Arnold Lamont seemed not to care a straw about the game. Through the door he was watching Cornelius Gleazen. And Cornelius Gleazen was wiping his forehead with his handkerchief.

I wondered if it was my lively imagination that made me think that he was breathing quickly. How long would it have taken him, I wondered, to cut across the pasture from Higgleby's barn to the north road? Coming thus by the Four Corners, could he have reached the store ahead of me? Or could he, by way of the shun-pike, have passed me on the road?


CHAPTER IV
SWORDS AND SHIPS

Having succeeded in establishing himself in the society and confidence of the more substantial men of the village, and having discomfited completely those few—among whom remained the blacksmith—who had treated him shabbily in the first weeks of his return and had continued ever since to regard him with suspicion, Cornelius Gleazen began now to extend his campaign to other quarters, and to curry favor among those whose good-will, so far as I could see, was really of little weight one way or another. He now cast off something of his arrogant, disdainful air, and won the hearts of the children by strange knickknacks and scrimshaws, which he would produce, sometimes from his pockets, and sometimes, by delectable sleight of hand, from the very air itself. Before long half the homes in the village boasted whale's teeth on which were wrought pictures of whales and ships and savages, or chips of ivory carved into odd little idols, and every one of them, you would find, if you took the trouble to ask, came from the old chests that Neil Gleazen kept under the bed in his room at the tavern, where now he was regarded as the prince of guests.

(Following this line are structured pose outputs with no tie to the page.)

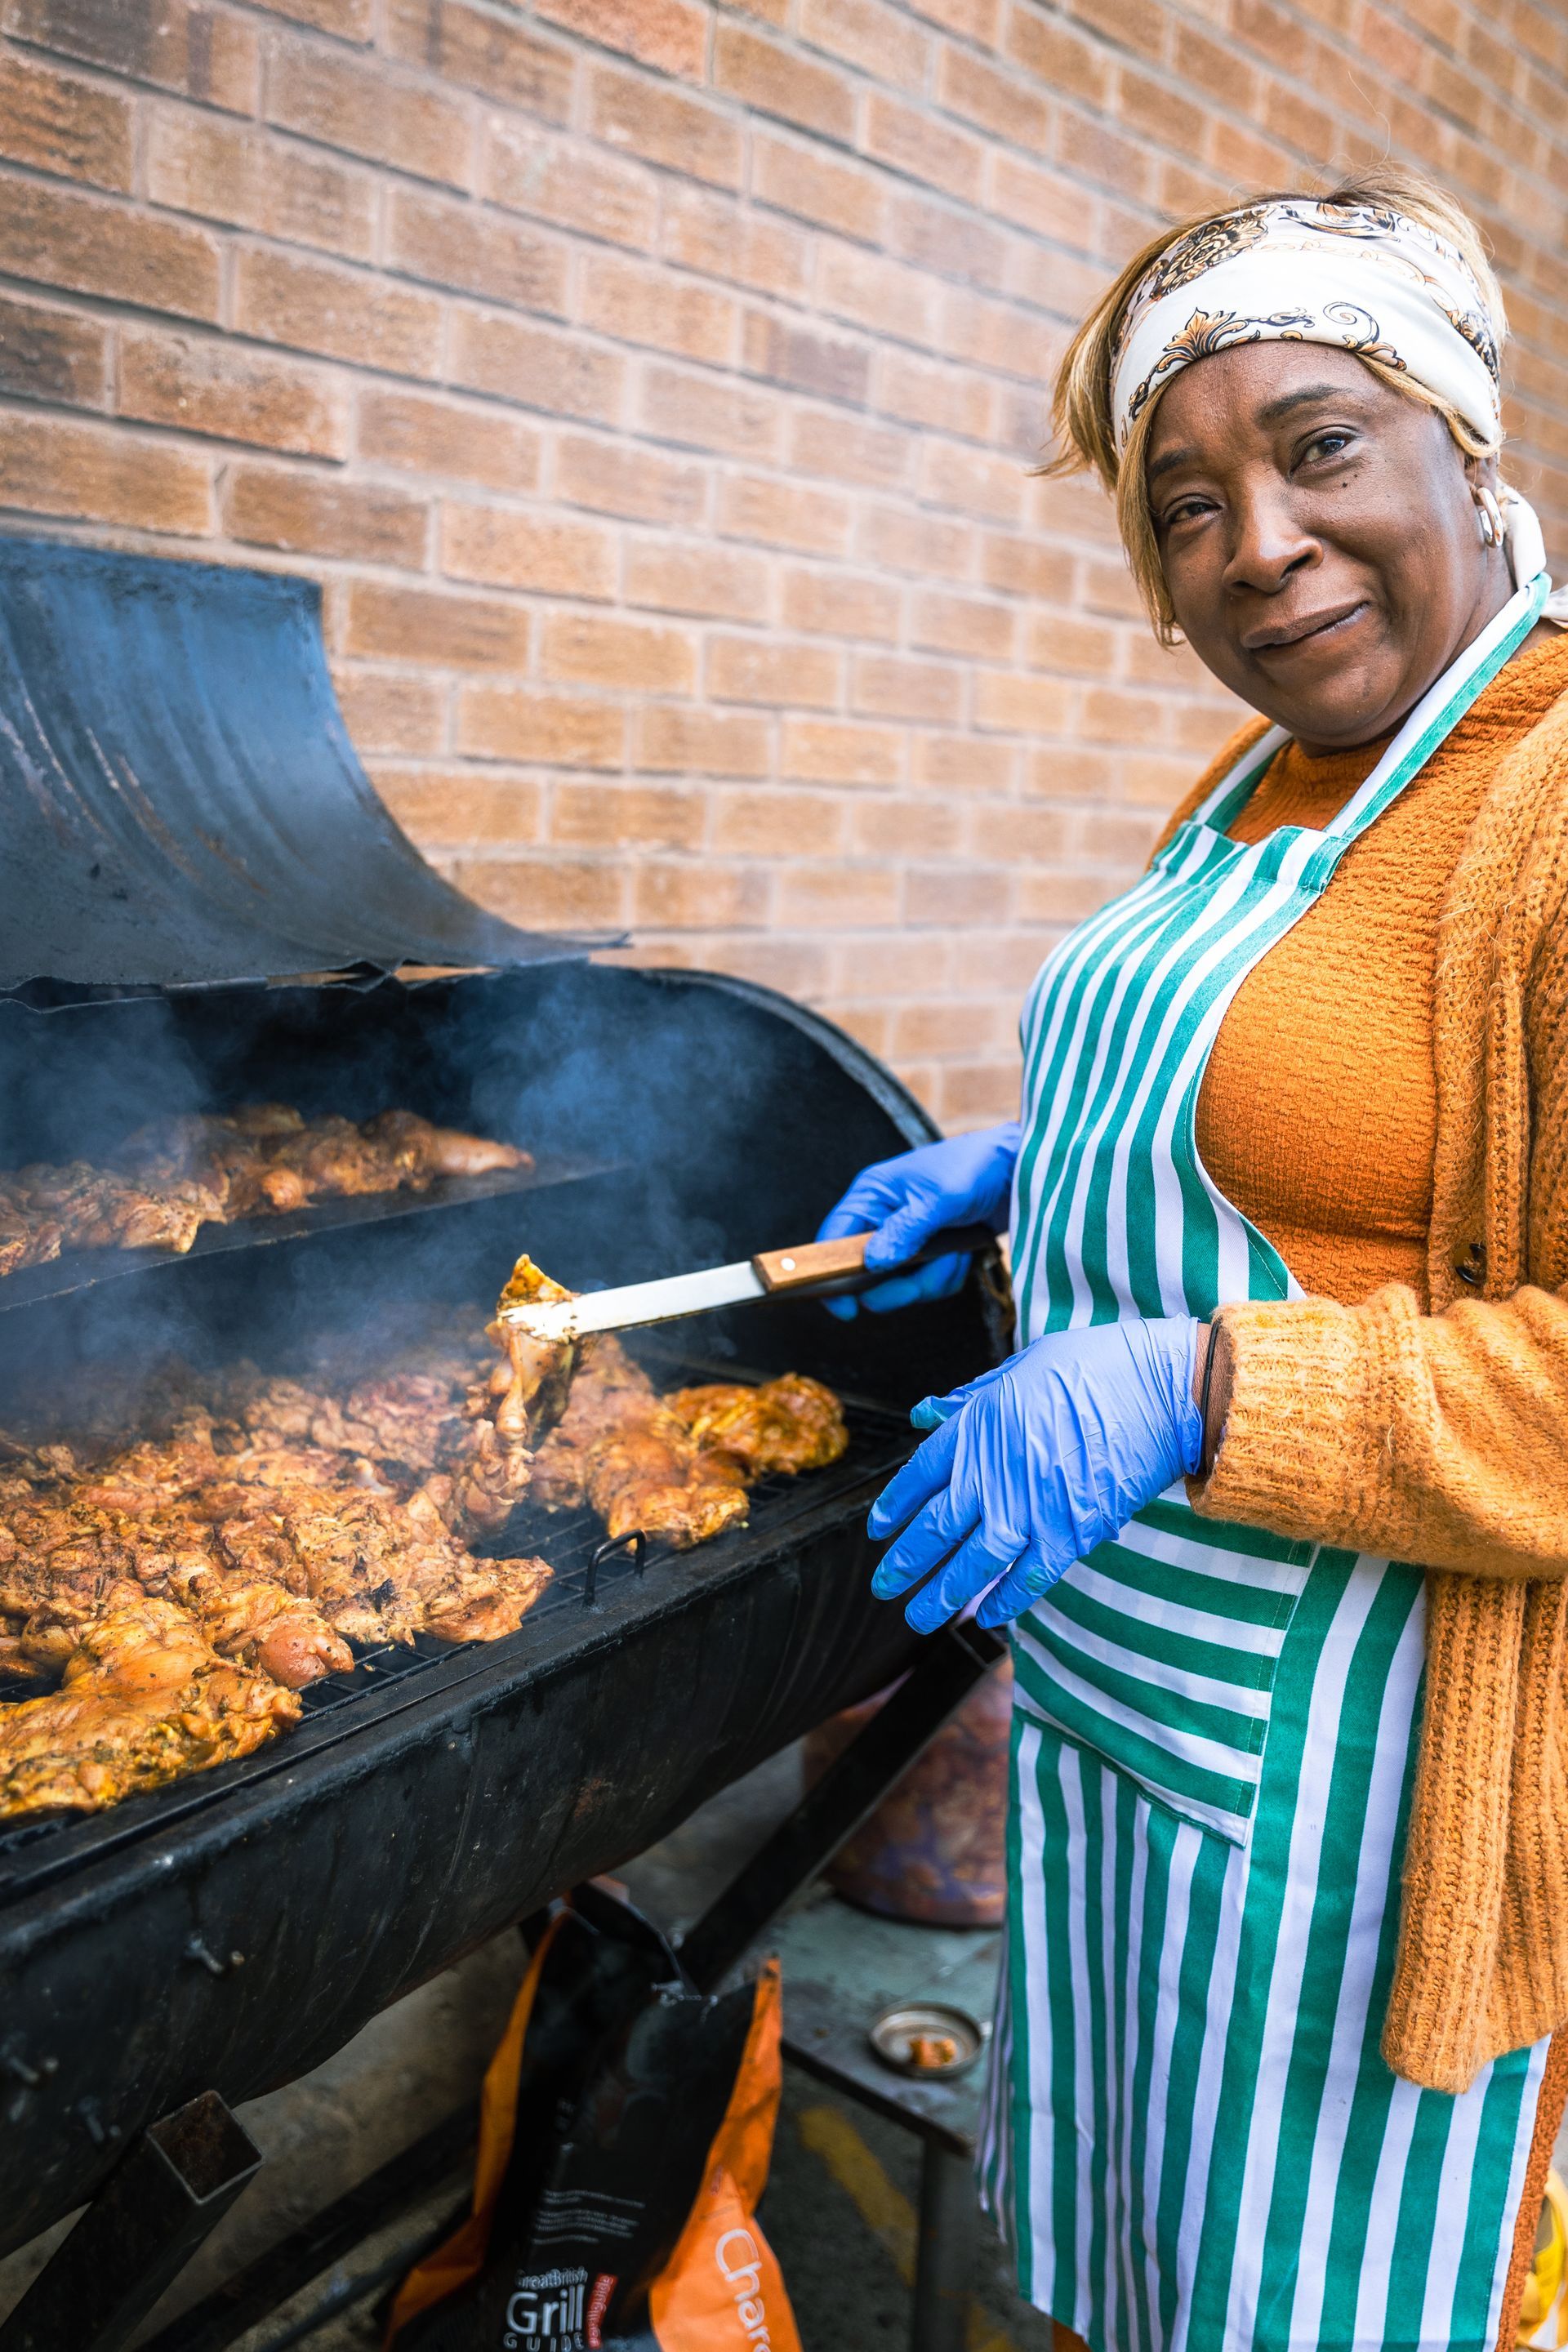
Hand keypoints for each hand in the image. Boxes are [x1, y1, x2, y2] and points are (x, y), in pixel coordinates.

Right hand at [815, 1123, 1018, 1318]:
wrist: (1019, 1172)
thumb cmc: (976, 1168)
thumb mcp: (939, 1198)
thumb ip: (904, 1231)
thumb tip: (873, 1264)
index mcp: (872, 1195)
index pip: (833, 1239)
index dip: (831, 1275)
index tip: (846, 1310)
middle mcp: (883, 1218)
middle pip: (867, 1273)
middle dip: (900, 1283)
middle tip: (923, 1280)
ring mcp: (907, 1238)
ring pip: (902, 1284)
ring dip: (933, 1277)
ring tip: (955, 1252)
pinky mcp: (931, 1253)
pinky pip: (928, 1283)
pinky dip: (948, 1274)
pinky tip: (964, 1253)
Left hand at [868, 1317, 1201, 1631]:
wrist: (1159, 1390)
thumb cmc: (1094, 1366)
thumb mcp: (1020, 1367)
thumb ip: (970, 1398)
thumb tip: (925, 1412)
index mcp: (976, 1427)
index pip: (918, 1477)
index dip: (894, 1508)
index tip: (879, 1531)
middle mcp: (993, 1473)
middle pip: (935, 1529)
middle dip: (905, 1563)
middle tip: (884, 1587)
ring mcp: (1031, 1508)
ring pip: (972, 1564)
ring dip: (942, 1595)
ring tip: (918, 1619)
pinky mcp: (1071, 1533)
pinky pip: (1028, 1577)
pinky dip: (1005, 1600)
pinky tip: (987, 1616)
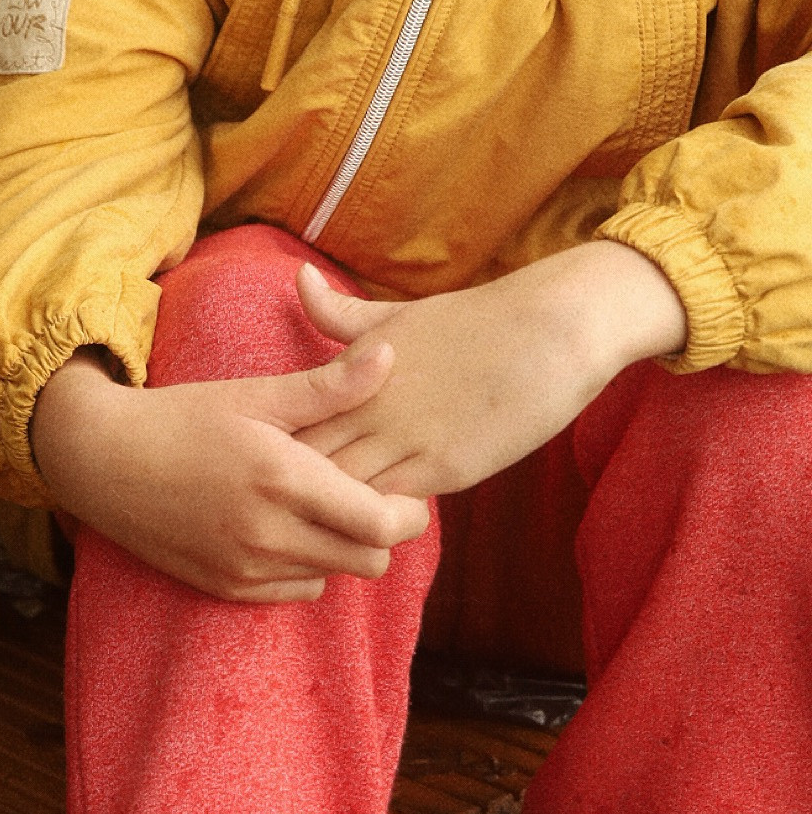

To those who were a little older he gave more elaborate trinkets of ivory and of dark, strange woods; and the report grew, and found ready belief, that he had prospered greatly in trade before he decided to retire, and that he had brought home a fortune with which to settle down in the old town; for the toys that he gave away so freely were worth, we judged, no inconsiderable sum. But to the lads in their early twenties, of whom I was one, he endeared himself perhaps most of all when, one fine afternoon, smoking one of his long cigars and wearing his beaver tilted forward at just such an angle, he came down the road with a great awkward bundle under his arm, and disclosed on the porch of my uncle's store half a dozen foils and a pair of masks.

He smiled when all the young fellows in sight and hearing gathered round him eagerly, and called one another to come and see, and picked up the foils and passed at one another awkwardly. There was an odd satisfaction in his smile, as if he had gained something worth the having. What a man of his apparent means could care for our good-will, I could not have said if anyone had asked me, and at the time I did not think to wonder about it. But his air of triumph, when I later had occasion to recall it to mind, convinced me that for our good-will he did care, and that he was manœuvring to win and hold it.

It was interesting to mark how the different ones took his playthings. Sim Muzzy cried out in wonder and earnestly asked, "Are those what men kill themselves with in duels? Pray how do they stick 'em in when the points are blunted?" Arnold Lamont, without a word or a change of expression, picked up a foil at random and tested the blade by bending it against the wall. Uncle Seth, having satisfied his curiosity by a glance, cried sharply, "That's all very interesting, but there's work to be done. Come, come, I pay no one for gawking out the door."

The lively hum of voices continued, and a number of town boys remained to examine the weapons; but Arnold, Sim, and I obediently turned back into the store.